“We refuse to succumb to patent trolls.”
–Rick Flamm, SVP of legal and general counsel at Nintendo of America, in a press release
Video game giant Nintendo has won its third patent infringement lawsuit of 2012. In this case, a Maryland judge dismissed a suit by IA Labs, which claimed that many of Nintendo’s Wii products infringed on two of its patents. In a release, Nintendo said that it respects the intellectual property rights of others, and that it will continue to fight unfair patent lawsuits.
“We have given your requests careful consideration, and have concluded that there is no basis for delaying the imposition of any discipline in this matter, and particularly not as it may apply to a club or any non-player employee of a club.”
–Jeff Pash, GC of the National Football League, in an e-mail to the NFL Players Association
In the wake of this month’s NFL bounty scandal, the players’ association asked the league not to punish 20-odd players cited for their alleged involvement until the association completed its own investigation. The league, however, acted swiftly, suspending several coaches for their involvement in the “pay for pain” programs. No players have yet been disciplined.
“Adult services advertising existed on the Internet before Backpage.com and will continue on the Internet regardless of Backpage.com.”
–Liz McDougall, GC of Village Voice Media
Village Voice Media is fighting critics of its online classified site Backpage.com, which has come under fire for prostitution advertising. Opponents of Backpage say that it exploits minors, some of whom are featured in ads or lured into the sex trade through the site. But McDougall argues that Backpage reports suspected illegal activity to authorities, and that shutting it down would simply drive sex traffickers further underground.
“Guidance which consists of ’two days might be good, 30 days is too long’ is not very helpful.”

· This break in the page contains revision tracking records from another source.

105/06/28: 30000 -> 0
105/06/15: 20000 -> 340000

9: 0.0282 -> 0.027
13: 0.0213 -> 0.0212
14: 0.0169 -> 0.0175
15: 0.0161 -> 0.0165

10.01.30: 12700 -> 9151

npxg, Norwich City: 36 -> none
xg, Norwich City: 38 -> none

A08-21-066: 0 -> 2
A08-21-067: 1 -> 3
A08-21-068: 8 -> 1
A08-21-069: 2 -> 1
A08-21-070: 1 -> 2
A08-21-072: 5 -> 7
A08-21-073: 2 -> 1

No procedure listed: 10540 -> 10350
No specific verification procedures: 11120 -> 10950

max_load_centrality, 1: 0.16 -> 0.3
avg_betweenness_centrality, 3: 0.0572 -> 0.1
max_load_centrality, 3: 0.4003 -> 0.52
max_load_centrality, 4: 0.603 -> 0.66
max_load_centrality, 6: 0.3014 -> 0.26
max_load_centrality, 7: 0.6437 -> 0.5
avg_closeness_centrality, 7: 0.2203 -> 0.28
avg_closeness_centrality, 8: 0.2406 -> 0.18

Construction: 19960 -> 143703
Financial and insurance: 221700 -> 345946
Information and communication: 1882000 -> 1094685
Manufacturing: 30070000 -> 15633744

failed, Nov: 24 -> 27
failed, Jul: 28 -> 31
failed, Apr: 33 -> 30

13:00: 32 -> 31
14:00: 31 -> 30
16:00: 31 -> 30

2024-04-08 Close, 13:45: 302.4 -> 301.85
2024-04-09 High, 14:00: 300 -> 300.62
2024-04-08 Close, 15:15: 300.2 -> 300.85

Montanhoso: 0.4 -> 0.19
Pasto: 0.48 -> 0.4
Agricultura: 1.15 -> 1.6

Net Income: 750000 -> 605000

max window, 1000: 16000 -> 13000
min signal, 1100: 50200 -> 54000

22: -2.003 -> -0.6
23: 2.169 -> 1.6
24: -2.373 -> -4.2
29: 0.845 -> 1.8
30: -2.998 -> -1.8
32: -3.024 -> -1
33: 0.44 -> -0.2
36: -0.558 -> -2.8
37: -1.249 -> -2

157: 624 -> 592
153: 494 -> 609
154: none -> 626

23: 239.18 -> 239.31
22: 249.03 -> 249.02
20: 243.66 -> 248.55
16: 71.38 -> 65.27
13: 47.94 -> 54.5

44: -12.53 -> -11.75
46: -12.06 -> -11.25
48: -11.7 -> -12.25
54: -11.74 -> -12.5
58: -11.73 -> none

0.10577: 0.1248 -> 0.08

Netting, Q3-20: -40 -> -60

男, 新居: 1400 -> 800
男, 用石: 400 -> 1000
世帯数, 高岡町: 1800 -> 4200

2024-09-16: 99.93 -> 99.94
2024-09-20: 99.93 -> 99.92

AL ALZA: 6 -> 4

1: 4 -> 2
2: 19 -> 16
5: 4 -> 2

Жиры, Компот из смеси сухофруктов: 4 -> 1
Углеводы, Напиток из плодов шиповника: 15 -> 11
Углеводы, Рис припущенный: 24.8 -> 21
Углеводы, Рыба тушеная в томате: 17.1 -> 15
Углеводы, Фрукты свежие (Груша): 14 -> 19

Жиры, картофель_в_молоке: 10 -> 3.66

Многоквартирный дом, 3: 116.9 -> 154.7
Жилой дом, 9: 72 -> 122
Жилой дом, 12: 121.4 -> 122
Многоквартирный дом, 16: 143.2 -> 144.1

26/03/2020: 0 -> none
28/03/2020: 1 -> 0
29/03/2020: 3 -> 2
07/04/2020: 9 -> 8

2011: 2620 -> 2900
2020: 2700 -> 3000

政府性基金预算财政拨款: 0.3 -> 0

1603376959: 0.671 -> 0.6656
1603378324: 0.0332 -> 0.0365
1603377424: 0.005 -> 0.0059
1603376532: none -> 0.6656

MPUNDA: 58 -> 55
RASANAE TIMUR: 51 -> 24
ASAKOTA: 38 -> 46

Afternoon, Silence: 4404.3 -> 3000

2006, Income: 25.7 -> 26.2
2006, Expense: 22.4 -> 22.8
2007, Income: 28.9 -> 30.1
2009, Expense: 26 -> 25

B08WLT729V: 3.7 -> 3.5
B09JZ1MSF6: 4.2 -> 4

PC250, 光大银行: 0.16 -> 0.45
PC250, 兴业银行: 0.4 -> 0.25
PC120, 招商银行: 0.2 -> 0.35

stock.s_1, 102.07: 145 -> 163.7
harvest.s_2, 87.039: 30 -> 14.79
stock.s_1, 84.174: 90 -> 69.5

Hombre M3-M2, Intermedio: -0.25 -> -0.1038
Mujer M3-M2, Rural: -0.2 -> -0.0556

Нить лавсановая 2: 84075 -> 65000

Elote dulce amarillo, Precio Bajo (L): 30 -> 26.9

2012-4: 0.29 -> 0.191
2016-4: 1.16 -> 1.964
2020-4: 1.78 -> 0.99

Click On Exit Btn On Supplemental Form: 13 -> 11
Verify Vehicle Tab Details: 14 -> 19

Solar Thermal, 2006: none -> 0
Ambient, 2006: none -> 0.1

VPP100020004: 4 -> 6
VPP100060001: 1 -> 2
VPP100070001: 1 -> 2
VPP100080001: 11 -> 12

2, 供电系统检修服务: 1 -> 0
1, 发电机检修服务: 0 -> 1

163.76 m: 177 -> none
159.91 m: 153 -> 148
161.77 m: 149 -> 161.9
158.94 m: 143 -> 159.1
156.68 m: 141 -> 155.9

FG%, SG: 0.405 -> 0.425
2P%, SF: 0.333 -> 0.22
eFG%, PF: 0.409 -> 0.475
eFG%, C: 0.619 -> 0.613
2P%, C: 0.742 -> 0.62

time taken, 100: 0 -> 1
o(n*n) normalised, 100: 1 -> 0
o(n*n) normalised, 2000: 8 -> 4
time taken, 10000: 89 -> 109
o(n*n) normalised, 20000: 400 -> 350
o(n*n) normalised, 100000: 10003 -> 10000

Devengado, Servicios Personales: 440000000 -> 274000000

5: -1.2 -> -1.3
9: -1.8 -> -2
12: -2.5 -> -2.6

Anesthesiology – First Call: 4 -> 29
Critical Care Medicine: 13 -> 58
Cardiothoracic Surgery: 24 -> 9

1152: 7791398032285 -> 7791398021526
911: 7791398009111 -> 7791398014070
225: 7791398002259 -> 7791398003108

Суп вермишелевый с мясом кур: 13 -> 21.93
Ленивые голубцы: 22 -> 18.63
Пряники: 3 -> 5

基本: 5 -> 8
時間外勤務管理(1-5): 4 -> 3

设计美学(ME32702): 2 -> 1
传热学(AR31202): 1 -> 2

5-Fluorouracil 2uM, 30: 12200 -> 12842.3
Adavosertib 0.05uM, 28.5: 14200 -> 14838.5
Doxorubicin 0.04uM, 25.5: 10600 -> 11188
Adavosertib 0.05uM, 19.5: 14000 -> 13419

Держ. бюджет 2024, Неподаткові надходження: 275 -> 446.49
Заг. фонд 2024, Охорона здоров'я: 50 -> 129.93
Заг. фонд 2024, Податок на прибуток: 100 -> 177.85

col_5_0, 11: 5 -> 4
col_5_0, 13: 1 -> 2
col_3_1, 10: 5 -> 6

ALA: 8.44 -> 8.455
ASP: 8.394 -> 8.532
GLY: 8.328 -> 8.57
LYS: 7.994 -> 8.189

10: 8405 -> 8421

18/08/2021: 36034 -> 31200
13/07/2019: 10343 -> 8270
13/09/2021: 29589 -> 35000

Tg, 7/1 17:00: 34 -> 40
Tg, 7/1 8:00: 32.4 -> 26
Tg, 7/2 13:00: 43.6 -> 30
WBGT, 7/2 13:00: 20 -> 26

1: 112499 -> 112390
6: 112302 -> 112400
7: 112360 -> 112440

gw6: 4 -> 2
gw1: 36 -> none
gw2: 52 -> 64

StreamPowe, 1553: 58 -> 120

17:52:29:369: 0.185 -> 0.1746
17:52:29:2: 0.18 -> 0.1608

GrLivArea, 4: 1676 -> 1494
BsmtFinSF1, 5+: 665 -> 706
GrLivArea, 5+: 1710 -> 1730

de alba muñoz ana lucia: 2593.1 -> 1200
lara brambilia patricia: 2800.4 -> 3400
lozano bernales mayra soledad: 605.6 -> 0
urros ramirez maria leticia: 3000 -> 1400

–Andrew Weissmann, GC of the Federal Bureau of Investigation
The FBI is still struggling to understand the implications of a Supreme Court ruling that banned authorities from placing GPS tracking devices on vehicles without first obtaining a warrant. The court ruled in January that the FBI had violated the Fourth Amendment’s protection against unlawful search and seizure when it used a tracking device to monitor the movements of suspected drug dealer Antoine Jones. In response, the FBI turned off 3,000 similar devices, but says that the ruling is too narrow to provide guidance for other cases.
“It doesn’t seem like the FTC understands where the field is going and the pressures it has to be more efficient, to be leaner.”
–Melinda Hatton, GC of the American Hospital Association trade group
Last year saw the completion of 86 hospital mergers—the highest number in a decade—prompting the Federal Trade Commission to crack down on the industry. FTC chairman Jon Leibowitz vowed to challenge “anticompetitive hospital mergers,” saying that they limit choice and drive up health care costs for both patients and insurers. Many hospitals support these mergers, however, as they enable health systems to coordinate care and maintain electronic health records more efficiently.
“In this case, the racial gerrymandering, this is probably the worst in 50 years.”
–Luis Vera, GC of the League of United Latin American Citizens (LULAC)
An already tumultuous election year is heating up in Texas, where some Latino advocacy groups are crying foul on newly released congressional maps. The maps were created after the 2010 census, in which Texas gained four new congressional seats, but have since been redrawn after complaints by Democrats and minority groups, who say that they do little to increase Latino voting power. Supporters argue that the maps have created two majority-Latino districts. The Texas primary, which has been postponed twice as a result of the redistricting dispute, is now scheduled for May 29.